• _Saved entries_
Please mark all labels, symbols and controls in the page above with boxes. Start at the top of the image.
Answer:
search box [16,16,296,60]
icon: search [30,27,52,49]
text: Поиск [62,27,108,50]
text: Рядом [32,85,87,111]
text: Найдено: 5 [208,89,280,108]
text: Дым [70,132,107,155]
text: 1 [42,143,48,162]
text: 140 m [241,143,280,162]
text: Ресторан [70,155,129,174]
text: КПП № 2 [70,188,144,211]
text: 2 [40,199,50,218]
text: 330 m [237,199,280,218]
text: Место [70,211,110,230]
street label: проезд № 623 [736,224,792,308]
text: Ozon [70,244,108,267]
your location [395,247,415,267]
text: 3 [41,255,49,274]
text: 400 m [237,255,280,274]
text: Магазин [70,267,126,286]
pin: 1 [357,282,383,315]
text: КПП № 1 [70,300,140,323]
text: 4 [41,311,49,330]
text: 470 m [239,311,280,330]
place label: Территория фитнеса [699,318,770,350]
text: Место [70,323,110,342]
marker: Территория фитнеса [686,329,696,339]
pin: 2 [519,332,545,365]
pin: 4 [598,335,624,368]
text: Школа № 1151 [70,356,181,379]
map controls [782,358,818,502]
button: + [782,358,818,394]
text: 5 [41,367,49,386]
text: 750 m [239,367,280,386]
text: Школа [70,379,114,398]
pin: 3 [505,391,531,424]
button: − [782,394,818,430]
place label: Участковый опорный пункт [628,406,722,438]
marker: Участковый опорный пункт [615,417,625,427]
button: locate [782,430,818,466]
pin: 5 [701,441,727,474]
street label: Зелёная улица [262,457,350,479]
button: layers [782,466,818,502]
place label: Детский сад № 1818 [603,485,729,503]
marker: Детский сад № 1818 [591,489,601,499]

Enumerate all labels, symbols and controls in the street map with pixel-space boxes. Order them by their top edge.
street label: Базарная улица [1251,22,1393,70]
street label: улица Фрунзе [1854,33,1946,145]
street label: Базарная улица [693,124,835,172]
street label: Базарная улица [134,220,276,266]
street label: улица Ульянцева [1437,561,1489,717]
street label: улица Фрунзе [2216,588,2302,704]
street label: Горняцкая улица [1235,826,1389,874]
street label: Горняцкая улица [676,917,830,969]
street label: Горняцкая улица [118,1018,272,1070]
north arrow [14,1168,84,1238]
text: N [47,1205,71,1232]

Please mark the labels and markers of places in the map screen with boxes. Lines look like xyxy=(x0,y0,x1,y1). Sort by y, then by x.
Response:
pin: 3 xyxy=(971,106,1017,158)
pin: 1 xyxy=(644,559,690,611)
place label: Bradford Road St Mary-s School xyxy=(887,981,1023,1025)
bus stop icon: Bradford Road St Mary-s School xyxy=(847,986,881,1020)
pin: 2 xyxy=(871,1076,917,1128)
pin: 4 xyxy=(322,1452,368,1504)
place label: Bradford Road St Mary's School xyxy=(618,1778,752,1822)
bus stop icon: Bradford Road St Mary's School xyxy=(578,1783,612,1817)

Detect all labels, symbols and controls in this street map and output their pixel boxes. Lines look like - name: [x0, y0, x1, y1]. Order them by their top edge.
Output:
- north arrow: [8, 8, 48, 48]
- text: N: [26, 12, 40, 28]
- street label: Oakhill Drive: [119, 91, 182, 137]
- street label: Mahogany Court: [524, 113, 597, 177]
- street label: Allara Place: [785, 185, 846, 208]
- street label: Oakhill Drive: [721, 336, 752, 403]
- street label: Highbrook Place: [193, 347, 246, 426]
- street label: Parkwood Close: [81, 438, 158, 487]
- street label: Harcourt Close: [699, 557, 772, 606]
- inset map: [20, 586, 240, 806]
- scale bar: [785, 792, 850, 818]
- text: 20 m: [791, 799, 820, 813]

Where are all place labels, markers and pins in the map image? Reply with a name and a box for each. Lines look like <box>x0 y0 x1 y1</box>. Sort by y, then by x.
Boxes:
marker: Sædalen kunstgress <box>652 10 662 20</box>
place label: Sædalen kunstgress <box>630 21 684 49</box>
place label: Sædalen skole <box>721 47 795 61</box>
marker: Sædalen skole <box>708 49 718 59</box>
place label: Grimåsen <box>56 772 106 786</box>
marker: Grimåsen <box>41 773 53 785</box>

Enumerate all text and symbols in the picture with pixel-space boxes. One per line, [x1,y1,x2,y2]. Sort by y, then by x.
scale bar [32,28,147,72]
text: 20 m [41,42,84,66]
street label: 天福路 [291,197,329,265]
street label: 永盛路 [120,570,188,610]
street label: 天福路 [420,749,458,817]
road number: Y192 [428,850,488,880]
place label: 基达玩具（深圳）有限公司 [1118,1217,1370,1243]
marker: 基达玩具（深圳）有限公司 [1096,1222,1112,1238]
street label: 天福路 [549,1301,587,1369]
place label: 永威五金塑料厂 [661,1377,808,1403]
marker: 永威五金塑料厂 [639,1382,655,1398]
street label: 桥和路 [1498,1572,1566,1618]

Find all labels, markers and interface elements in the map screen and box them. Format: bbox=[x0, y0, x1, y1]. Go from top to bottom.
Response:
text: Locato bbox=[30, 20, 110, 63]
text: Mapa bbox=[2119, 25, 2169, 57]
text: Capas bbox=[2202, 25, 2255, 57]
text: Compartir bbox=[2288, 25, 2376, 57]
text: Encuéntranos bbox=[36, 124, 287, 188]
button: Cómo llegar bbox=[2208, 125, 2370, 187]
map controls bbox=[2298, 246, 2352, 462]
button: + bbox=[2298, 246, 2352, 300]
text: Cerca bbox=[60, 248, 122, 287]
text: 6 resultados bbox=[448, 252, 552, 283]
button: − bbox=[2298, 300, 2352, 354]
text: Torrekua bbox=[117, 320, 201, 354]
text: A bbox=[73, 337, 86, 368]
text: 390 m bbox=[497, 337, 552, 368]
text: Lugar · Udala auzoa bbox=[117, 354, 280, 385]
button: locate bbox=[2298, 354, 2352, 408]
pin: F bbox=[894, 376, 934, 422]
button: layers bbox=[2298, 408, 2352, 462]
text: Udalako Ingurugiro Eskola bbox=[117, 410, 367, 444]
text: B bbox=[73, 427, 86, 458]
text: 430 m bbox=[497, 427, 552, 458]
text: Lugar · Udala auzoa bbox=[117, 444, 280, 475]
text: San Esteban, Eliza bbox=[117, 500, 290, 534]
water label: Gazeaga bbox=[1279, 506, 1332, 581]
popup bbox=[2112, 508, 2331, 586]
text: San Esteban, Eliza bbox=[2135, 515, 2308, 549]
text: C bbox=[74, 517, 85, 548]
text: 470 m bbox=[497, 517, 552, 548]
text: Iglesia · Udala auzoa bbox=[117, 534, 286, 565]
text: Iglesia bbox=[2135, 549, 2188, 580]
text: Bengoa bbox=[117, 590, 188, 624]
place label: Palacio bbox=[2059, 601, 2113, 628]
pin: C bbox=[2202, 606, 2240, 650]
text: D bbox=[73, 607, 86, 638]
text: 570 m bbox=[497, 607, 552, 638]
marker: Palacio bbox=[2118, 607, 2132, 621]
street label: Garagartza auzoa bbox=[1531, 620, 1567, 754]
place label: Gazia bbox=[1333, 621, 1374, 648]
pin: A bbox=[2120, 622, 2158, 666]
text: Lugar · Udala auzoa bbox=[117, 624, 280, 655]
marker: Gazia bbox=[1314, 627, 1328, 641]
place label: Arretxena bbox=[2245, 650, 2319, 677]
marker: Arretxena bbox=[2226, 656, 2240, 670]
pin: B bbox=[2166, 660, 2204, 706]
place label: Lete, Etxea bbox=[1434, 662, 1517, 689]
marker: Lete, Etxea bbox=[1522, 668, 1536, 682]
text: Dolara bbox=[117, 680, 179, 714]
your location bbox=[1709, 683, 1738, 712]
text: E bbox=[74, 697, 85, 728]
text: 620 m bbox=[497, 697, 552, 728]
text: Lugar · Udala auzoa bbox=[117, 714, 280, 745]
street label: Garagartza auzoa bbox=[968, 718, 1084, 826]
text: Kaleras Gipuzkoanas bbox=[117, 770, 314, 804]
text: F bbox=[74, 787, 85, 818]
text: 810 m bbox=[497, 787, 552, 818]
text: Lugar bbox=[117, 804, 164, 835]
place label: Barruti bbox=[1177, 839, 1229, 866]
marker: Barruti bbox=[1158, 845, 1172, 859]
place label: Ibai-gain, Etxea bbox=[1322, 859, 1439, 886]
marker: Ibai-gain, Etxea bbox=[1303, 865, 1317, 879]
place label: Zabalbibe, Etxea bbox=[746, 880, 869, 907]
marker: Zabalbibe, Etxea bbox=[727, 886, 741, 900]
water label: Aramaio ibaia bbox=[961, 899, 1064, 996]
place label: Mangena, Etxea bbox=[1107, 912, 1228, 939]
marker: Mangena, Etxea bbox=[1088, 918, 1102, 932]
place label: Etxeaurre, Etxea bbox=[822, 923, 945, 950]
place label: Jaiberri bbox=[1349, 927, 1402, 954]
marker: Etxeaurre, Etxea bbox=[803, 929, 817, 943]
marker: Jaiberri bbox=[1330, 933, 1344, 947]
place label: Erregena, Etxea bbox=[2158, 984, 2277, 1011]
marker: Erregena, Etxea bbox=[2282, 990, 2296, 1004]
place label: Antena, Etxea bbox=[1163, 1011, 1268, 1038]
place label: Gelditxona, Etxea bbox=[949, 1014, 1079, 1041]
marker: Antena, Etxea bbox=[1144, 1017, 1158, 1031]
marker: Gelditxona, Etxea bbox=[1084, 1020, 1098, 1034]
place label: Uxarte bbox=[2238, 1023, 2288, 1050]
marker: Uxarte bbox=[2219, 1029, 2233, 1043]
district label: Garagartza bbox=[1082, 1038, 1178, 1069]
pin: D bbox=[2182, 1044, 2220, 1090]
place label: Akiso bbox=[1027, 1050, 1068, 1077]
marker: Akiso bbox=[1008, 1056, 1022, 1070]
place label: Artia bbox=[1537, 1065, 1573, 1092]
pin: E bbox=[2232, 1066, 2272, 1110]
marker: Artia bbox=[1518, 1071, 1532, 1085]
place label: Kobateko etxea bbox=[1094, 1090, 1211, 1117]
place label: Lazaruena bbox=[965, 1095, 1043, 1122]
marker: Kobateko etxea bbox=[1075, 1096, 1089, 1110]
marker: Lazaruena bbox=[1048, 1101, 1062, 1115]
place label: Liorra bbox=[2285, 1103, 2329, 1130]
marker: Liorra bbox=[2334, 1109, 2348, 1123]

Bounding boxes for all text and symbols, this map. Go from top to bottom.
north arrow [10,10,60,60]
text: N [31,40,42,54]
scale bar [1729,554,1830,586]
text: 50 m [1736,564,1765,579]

• _Task directions_
Keep only those lines of the records that hold "永威五金塑料厂", and return them.

• _Task answer_
place label: 永威五金塑料厂 [661,1377,808,1403]
marker: 永威五金塑料厂 [639,1382,655,1398]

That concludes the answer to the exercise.